- SELECTED EXCERPT -
## BEGIN

Reading Roundup: March 2021

I spent the first three weeks of the month in an intensive writing creative nonfiction workshop, and read a few pieces of flash every day to discuss. The second spring term started in the middle of that–I’m taking fiction writing this semester. These are some of the short pieces we read in those courses that I can’t stop thinking about, plus a couple of others that were posted to sites I read around the same time.

House Call” by Andrew Bomback
“Known Killers” by David Wade
“11. And I’ve Been Searching Ceaselessly For You Ever Since, Mon Amor” by Beth Ann Fennelly
“Useless Bay” by Blair Braverman
“If” by Jenny Patton
“Eternal Sunshine” by Tom McMillan
“Campfire” by Donna D. Vitucci
“Cannibal” by Rachel Lyon
“The Temporary Job” by Hannah Gerson
“Hungry Daughters of Starving Mothers” by Alyssa Wong

The Secret Place by Tana French. I hung onto this book like the last truffle in the chocolate box–it was the only Tana French novel I hadn’t read (except for the brand new standalone), and I was saving it for a treat. It turned out to be a carrot when I was hammering my way through daily workshop assignments, and a reward for finishing the final projects for my religious studies class. I devoured it, of course, but it surprised me how differently French’s prose hit me when I was on a daily diet of literary essay and memoir. Like taking a sip of wine after eating gelato–the wine is a little rougher, more acrid when your tongue is coated with sweet cream. And with teenage girls at the center of this mystery, there are a few sour notes early on–moments that seemed contemptuous of youth culture–and I can’t say that all of the flat characters got fleshed out with French’s characteristic attention to detail. Nonetheless, I got what I came for. In spades: there were eight witnesses and all of the questioning took place in the course of one day, so it was absolutely jam-packed with tightly paced mind games and character studies of interrogation.

## END

- PROBLEMS -
**a)** In the reading roundup, which course is the writer taking during the second spring term?
**b)** Quote the reading roundup word for word, beginning at the words "Reading Roundup: March 2021" and stopping after "the same time.".

- DATA SECTION -
## BEGIN

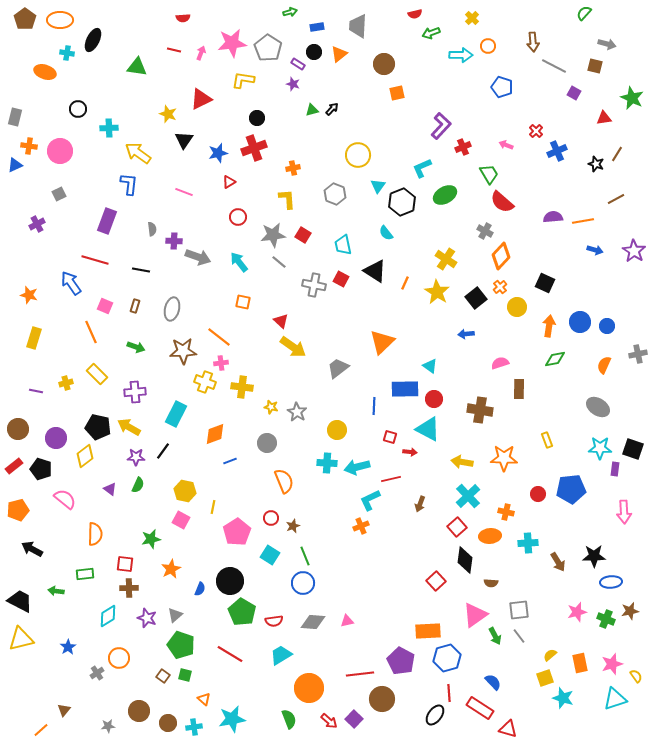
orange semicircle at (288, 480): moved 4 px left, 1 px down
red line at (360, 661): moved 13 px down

## END

- RESULTS BY TASK -
**a)** Fiction writing.

**b)**
Reading Roundup: March 2021

I spent the first three weeks of the month in an intensive writing creative nonfiction workshop, and read a few pieces of flash every day to discuss. The second spring term started in the middle of that–I’m taking fiction writing this semester. These are some of the short pieces we read in those courses that I can’t stop thinking about, plus a couple of others that were posted to sites I read around the same time.